I want to curl up in a ball and just stay there.
For a week, I was sick. I have lupus, it's a fact of life, blah-blah. I couldn't concentrate so I struggled to be just a little behind on school work (technically, I'm not behind in the two classes that I dreaded it most in...I just feel behind). My professors for the two classes I most worried about were great--understanding that it's a chronic illness, and if I could manage my work, so be it. In my 3rd class, it hasn't been an issue. It's just once a week on Mondays--I am a paper behind, but I've been averaging an A and the last class was canceled anyway.
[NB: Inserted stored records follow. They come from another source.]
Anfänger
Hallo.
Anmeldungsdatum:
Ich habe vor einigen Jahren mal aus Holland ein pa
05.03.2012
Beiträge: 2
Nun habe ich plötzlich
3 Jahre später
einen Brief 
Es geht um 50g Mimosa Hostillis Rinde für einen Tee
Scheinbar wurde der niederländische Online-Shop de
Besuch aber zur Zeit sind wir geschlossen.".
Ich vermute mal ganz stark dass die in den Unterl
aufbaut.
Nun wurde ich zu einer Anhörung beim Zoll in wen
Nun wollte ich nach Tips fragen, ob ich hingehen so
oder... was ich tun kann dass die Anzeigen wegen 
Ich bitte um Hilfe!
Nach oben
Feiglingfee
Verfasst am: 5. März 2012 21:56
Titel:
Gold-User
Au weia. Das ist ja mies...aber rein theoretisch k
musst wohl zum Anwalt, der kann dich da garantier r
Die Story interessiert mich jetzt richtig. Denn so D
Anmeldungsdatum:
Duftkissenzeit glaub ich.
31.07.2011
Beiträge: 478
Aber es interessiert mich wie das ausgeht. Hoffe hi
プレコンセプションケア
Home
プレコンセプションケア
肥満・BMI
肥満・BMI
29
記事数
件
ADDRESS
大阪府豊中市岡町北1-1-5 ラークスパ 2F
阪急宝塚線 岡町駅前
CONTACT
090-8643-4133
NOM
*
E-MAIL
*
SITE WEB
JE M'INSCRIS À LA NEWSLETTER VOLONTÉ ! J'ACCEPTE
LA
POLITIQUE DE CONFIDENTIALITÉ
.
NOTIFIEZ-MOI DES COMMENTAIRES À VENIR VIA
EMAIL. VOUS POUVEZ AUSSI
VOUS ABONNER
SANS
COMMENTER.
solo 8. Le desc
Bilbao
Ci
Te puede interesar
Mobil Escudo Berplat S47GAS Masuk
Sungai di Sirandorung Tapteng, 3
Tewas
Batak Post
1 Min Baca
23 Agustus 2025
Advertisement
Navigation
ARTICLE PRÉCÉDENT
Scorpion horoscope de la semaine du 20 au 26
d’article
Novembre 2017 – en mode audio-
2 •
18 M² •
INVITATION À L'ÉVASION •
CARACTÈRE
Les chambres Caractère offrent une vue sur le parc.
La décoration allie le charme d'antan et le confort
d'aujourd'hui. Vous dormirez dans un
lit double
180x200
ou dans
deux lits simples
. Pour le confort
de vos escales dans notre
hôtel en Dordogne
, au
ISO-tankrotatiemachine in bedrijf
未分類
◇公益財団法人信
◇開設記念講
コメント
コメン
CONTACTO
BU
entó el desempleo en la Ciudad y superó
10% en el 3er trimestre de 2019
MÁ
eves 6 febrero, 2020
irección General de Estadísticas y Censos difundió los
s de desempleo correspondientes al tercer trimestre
Now worries...
...X's "stomach virus" put him in emergency surgery to remove his appendix. (I wrote that and remembered this is not my journal and not everyone reading this knows that X is my husband. Now you know.) It was horrible. I was a little scared by the time that I got him into my brother's car to go to the hospital, but at that point, it was 1am; I needed to get my daughter and nephew to school in the morning and get myself to class, and I still believed that he'd get IV fluids and better meds than I'd gotten him over the counter. He called at 5am to tell me that his appendix had burst and they were about to prep him for surgery.
I was so not going to class. I explained the situation to the lovely two professors mentioned above with my assignments attached. They were great about it. So I foolishly didn't think to get anything on hospital letterhead explaining what happened. I was worried about how weak he looked, how I needed to feed him. They only kept him one more night, but he was so much stronger that I didn't question that. All I cared about was what I needed to know for his post-op care. So guess what Professor #4 wants to not smash my grade over my absences?
Hopefully, it will be easier to get in touch with someone who can give me something on hospital letterhead once the weekend is over. My bitchy-self says, "Or I'll just show her all the post-op info sheets and she can take 'em or leave 'em." My regular self is tired...tired from being so worried about my partner...tired from being worried about my grades...tired from my lupus flare...
I want to call in dead for the rest of the semester.
And I want to write.
In all the stress, I turned to fiction. Having read an *almost* satisfying novel, I want to put my own words on the page as though I might make a million and one mistakes, but I've been inoculated against those that made that piece of work *almost*. And that fear from suddenly learning that X was going into surgery and the awareness of what can go wrong even in simple procedures is with me in a little ball that I can't throw away despite it all ending well. I want to fictionalize it so it has a place outside my body.
But I can't phone the semester in so I'm going to hit the books.
...Screw it. I'll hit the books after writing for half an hour.